Using Heartbeat on ClearOS
This guide reviews the heartbeat stack of services and covers the basics of implementation. Heartbeat is a set of services designed to provide fail-over capability for services under linux and ClearOS. This open source software allows a backup server to provide services if the primary server fails.
Concepts
Some terms we will use for high availability.
- Primary: this server is the default server
- Secondary: the server providing redundancy if the primary fails
- Master: the server or service containing the authoritative data
- Slave: the server or service containing the replicate data of the master.
- Split brain: a condition for data and services in a cluster where multiple servers believe that they are authoritatively in control. This condition can lead to corrupted data and requires intervention and recovery.
- STONITH: [Shoot The Other Node In The Head] a concept in server redundancy where a node is capable of physically preventing another server from providing data or services by interrupting power or connectivity.
- heartbeat: a communication or signalling method between peers in a cluster to inform the other members of that cluster as to the well-being of the node.
Prerequisites
You will need to decide how you will establish a heartbeat will communicate. Common methods are serial or dedicated NIC. You should NOT use the same NIC that you use for the resources your are clustering…ever.
To ease cluster administration we recommend that you unify the SSH key infrastructure so that you can make remote calls and copy files between servers over their shared network.
Installation
yum --enablerepo=clearos-epel,clearos-core install heartbeat
Configuration
There are basically three files that you need to configure for basic heartbeat functionality:
- ha.cf Main configuration file
- haresources Resource configuration file
- authkeys Authentication information
These files need to be created in /etc/ha.d/.
ha.cf
The ha.cf file determines how the cluster communicates.
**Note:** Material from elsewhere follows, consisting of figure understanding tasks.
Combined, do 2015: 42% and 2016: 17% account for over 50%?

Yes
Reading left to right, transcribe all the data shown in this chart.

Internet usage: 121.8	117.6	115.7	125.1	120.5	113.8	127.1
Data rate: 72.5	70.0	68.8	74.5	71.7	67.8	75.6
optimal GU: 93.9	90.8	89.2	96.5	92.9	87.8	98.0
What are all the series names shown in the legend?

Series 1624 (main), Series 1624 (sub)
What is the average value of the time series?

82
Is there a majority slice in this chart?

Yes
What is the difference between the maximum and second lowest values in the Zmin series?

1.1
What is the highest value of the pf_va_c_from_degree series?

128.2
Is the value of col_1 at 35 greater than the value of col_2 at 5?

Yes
An example file is here:
## /etc/ha.d/ha.cf ## This configuration is to be the same on both machines keepalive 2 deadtime 10 warntime 5 initdead 15 serial /dev/ttyS0 baud 19200 auto_failback on node firewall1.domain.lan node firewall2.domain.lan
On this cluster the server communicates using a Serial rollover cable on COM1. You can use ethernet as well.
It is VITAL that the node names are correct. To determine what node name you should use for this server that you are on, run the following:
uname -n
For the most part, this file should exist the same on ALL nodes in the cluster. The exception being that resources (like communication devices) exist differently between servers.
For specific information, refer to the manual.
haresources
The haresources file contains what will be clustered. It also contains the name of the node that will be the primary node. Following the name of the node, services and IP addresses and other resources are listed in the order that they should start. When a node stops, services are stopped in reverse order as listed.
This file should exist the same on all nodes in the cluster.
Here is an example of an haresources file:
firewall1.domain.lan 192.168.5.3 bypassd smbd nmbd dnsmasq
For details on this file, refer to the manual here.
authkeys
The authkeys file is simple and will look something like this:
auth 1 1 sha1 0123456789abcdef0123456789abcdef
You can generate this file by running the following from command line:
cat <<-'!'AUTH >/etc/ha.d/authkeys # Automatically generated authkeys file auth 1 !AUTH echo "1 sha1" `dd if=/dev/urandom count=4 2>/dev/null | md5sum | cut -c1-32` >> /etc/ha.d/authkeys echo " "&& echo "New authkeys file generated." && echo "Ensure the following is distributed to all nodes in the cluster (/etc/ha.d/authkeys):" && echo && cat /etc/ha.d/authkeys && echo chmod 600 /etc/ha.d/authkeys
This file must exist on all nodes in the cluster. Either copy the file to /etc/ha.d/ on those servers or create the file and copy the content verbatim.